I’m not 100% sure what I’m going to do with the Voronoi component of the generator. I could refine it and turn it into a more elegant design. I have quite a few ideas on other ways to handle the joints and mounting. I’ve also got ideas to go beyond the base algorithm. I also have other ways I’d like to fabricate this pattern. If I sense there is a interest in this as a product, I’ll certainly develop and refine the design more. At the very least, I’ll address some of the issues above.

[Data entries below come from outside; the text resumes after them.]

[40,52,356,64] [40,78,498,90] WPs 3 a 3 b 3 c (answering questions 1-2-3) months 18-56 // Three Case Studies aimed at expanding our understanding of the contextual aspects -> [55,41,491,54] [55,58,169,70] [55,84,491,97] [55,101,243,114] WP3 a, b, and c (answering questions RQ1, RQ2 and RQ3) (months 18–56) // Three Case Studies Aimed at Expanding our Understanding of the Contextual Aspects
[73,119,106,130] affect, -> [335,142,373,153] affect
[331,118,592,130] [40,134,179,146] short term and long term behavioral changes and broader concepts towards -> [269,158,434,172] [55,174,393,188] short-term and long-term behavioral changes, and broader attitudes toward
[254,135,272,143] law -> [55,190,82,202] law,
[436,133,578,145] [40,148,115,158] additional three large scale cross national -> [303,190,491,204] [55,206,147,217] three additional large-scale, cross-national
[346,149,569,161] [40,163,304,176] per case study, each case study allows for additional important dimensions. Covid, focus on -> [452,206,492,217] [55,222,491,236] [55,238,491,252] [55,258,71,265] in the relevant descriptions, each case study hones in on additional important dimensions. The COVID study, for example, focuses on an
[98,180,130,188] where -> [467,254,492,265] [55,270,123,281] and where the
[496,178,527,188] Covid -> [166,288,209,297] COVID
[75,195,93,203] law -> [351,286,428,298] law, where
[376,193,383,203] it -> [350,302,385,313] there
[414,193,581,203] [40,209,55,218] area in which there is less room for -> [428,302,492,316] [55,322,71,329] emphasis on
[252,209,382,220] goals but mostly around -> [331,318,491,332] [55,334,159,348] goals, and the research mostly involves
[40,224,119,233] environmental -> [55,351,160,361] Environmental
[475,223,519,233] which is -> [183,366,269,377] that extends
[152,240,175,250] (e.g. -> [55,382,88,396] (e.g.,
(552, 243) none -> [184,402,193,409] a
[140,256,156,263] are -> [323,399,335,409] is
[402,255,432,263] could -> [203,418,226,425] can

For a variety of reasons (complexity, intuitiveness, UI) this will never be a great online experience for most users. And it’s not exactly the type of experience I want to provide.
The real improvements will be made to the packing and optimization algorithms. I know I’ll use these again, and I know other people will have a use for them. I’d like to build this into a library.

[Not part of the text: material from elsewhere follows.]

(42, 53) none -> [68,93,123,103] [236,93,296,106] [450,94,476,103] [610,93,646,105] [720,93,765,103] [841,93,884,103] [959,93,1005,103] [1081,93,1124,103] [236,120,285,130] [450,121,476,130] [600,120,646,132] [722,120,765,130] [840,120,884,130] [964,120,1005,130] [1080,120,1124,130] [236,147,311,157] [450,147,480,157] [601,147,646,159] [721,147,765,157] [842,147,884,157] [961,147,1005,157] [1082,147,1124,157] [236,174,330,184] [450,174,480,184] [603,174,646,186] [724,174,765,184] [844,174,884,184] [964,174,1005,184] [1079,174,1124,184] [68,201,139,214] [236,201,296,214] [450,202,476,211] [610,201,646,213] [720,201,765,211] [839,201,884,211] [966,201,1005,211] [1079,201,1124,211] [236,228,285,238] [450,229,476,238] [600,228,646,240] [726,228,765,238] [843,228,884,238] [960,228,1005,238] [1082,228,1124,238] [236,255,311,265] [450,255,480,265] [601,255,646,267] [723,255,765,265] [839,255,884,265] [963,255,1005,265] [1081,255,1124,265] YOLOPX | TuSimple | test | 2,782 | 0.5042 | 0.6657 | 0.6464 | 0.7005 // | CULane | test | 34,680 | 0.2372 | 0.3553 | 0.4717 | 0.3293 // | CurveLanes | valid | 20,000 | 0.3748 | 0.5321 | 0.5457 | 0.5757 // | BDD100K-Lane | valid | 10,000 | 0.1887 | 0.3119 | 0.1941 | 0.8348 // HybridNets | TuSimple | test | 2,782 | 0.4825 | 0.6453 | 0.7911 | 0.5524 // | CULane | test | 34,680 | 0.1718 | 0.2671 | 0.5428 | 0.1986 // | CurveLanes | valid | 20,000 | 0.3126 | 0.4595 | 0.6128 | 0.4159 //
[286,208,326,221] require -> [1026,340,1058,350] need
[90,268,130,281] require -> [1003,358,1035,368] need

Where’s all this going, what’s the big idea?
A lot of work went into this prototype, and I knew going in that it was likely not going to result in something I’d be fully satisfied with. However, as mentioned above, my goal here was to lay the groundwork for future projects.
The confluence of digital fabrication and the Internet opens wonderful new design spaces. As a designer, a fabricator, and coder, and someone who loves creating experiences, I’m drawn to the ability to offer spaces where the designer, the participant and the object interact. I love the idea of designing experiences and systems for people to create and influence objects, rather than simply creating the objects themselves. My long-term goal is to use these generative, online, and collaborative design experiences to connect people with the objects in new and personal ways. The internet allows us to incorporate elements of narrative, game and play into designs. These elements will deepen our connections to our objects, and generate innovative designs.
Thanks and attribution:
All the code was written using Processing, a creative coding platform developed by Ben Fry and Case Reas. My code makes extensive use of Karsten Schmidt fucking awesome Toxiclibs library. The code that principally generates the Voronoi is directly from Toxiclibs. I also make use of the ControlP5 library, PeasyCam (in my older versions) and ProScene. I’m very thankful to those on the Processing forum, specifically pho.lho, ammon.owed, and Xiaohan Zhang. I’d also like to tip my hat to Nervous System, Marius Watz and many others in the creative coding community for inspiration. Finally, special thanks to Chris Chalmers for his thoughts on configurable design, Danny Rolnick for awesome Java help, and Kelly Parkinson for pointing to a Voronoi pattern and saying “I want a bookshelf like that!”